RESULTS The extracted G-EVLPs highly expressed characteristic exosomal marker proteins CD9 and CD63, confirming successful isolation. The optimized mass ratio of G-EVLPs to Gen was 2:1. The resulting G-EVLPs/Gen exhibited a drug loading capacity of (9.08±0.07)%, an encapsulation efficiency of (85.67±0.75)%, an average particle size of (120.26±1.22) nm, and a Zeta potential of (-9.64±0.35) mV. MTT assays indicated no significant cytotoxicity of G-EVLPs/Gen at concentrations ≤ 24 μg·mL^-1. A concentration of 3 μg·mL^-1 significantly reversed the OGD/R-induced decrease in PC12 cell viability (P < 0.01). Mechanistic studies revealed that G-EVLPs/Gen were efficiently internalized by hCMEC/D3 cells primarily via caveolin-mediated endocytosis and macropinocytosis, thereby effectively crossing the in vitro BBB model. Further experiments confirmed that G-EVLPs/Gen significantly inhibited OGD/R-induced apoptosis, restored mitochondrial membrane potential, and improved cellular energy metabolism. Furthermore, G-EVLPs/Gen promoted the polarization of BV2 microglia towards the anti-inflammatory M2 phenotype, upregulated the secretion of IL-4 and IL-10, and downregulated the levels of pro-inflammatory factors IL-6 and TNF-α, exerting significant anti-neuroinflammatory effects.

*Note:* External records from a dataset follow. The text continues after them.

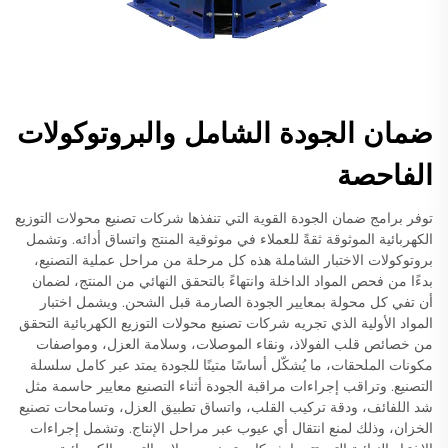
ضمان الجودة الشامل والبروتوكولات
الفاحصة
توفر برامج ضمان الجودة القوية التي تنفذها شركات تصنيع محولات التوزيع
الكهربائية الموثوقة ثقةً للعملاء في موثوقية المنتج واتساق أدائه. وتشمل
بروتوكولات الاختبار الشاملة هذه كل مرحلة من مراحل عملية التصنيع،
بدءًا من فحص المواد الداخلة وانتهاءً بالتحقق النهائي من المنتج، لضمان
أن تفي كل محولة بمعايير الجودة الصارمة قبل الشحن. ويشمل اختبار
المواد الأولية الذي تجريه شركات تصنيع محولات التوزيع الكهربائية التحقق
من خصائص قلب الفولاذ، ونقاء الموصلات، وسلامة العزل، ومواصفات
مكونات الملحقات، ما يُشكّل أساسًا متينًا للجودة يمتد عبر كامل سلسلة
التصنيع. وتراقب إجراءات مراقبة الجودة أثناء التصنيع معايير حاسمة مثل
شد اللفائف، ودقة تركيب القلب، واتساق تطبيق العزل، وتسامحات تصنيع
الخزان، وذلك لمنع انتقال أي عيوب عبر مراحل الإنتاج. وتشمل إجراءات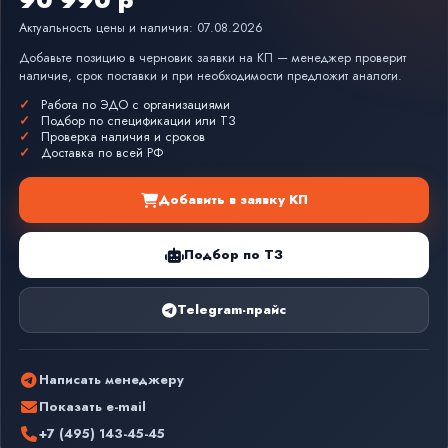
Актуальность цены и наличия: 07.08.2026
Добавьте позицию в черновик заявки на КП — менеджер проверит
наличие, срок поставки и при необходимости предложит аналоги.
Работа по ЭДО с организациями
Подбор по спецификации или ТЗ
Проверка наличия и сроков
Доставка по всей РФ
Добавить в заявку КП
Подбор по ТЗ
Telegram-прайс
Написать менеджеру
Показать e-mail
+7 (495) 143-45-45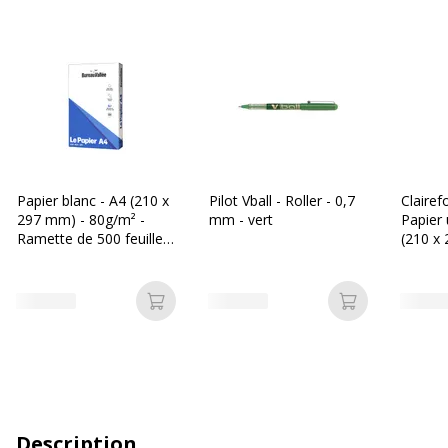
Papier blanc - A4 (210 x
Pilot Vball - Roller - 0,7
Clairef
297 mm) - 80g/m² -
mm - vert
Papier 
Ramette de 500 feuilles
(210 x
- Bureau Vallée
g/m² -
feuilles
Ajouter au panier
Ajouter au p
Description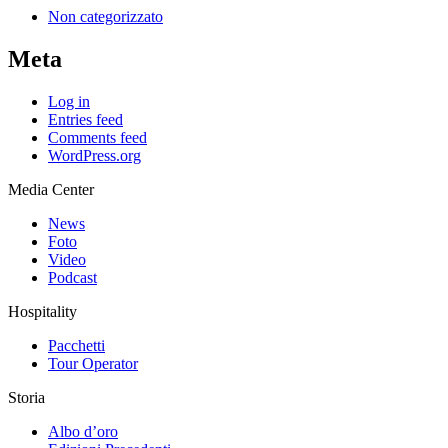
Non categorizzato
Meta
Log in
Entries feed
Comments feed
WordPress.org
Media Center
News
Foto
Video
Podcast
Hospitality
Pacchetti
Tour Operator
Storia
Albo d’oro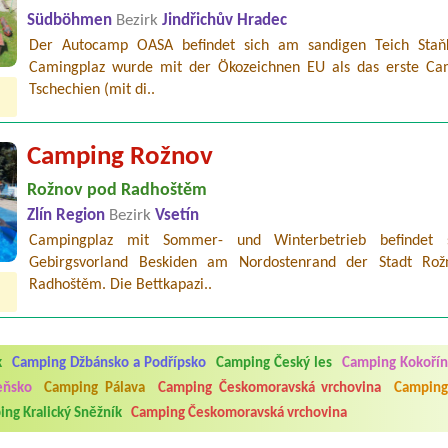
Südböhmen
Bezirk
Jindřichův Hradec
Der Autocamp OASA befindet sich am sandigen Teich Staň
Camingplaz wurde mit der Ökozeichnen EU als das erste Ca
Tschechien (mit di..
Camping Rožnov
Rožnov pod Radhoštěm
Zlín Region
Bezirk
Vsetín
Campingplaz mit Sommer- und Winterbetrieb befindet 
Gebirgsvorland Beskiden am Nordostenrand der Stadt Ro
Radhoštěm. Die Bettkapazi..
5.7. do 1.8. 2026. Kemp jako takový je pěkný. V umývárně i na WC bylo vždy
ávštěvníků není samozřejmost. V kempu je obchod a restaurace, kebab a dalš
k
Camping Džbánsko a Podřípsko
Camping Český les
Camping Kokořín
nní hluk z repráků u stanů a absolutní bezohlednost ostatních ubytovaných. 
utu hrála jiná hudba.Kemp pěkný, ale takový rámus jsme ještě nezažili...
eňsko
Camping Pálava
Camping Českomoravská vrchovina
Camping
ng Kralický Sněžník
Camping Českomoravská vrchovina
 jsme dva. Na začátku prázdnin. Přijeli jsme karavanem. Klid pohoda socialk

CONCLUSION A G-EVLPs/Gen nanodelivery system with stable physicochemical properties, high drug loading efficiency, and potent BBB penetration is successfully constructed. This system exerts neuroprotective effects through multi-target mechanisms, including inhibiting neuronal apoptosis, improving mitochondrial function, and modulating microglial polarization, offering a promising novel strategy for the treatment of ischemic stroke.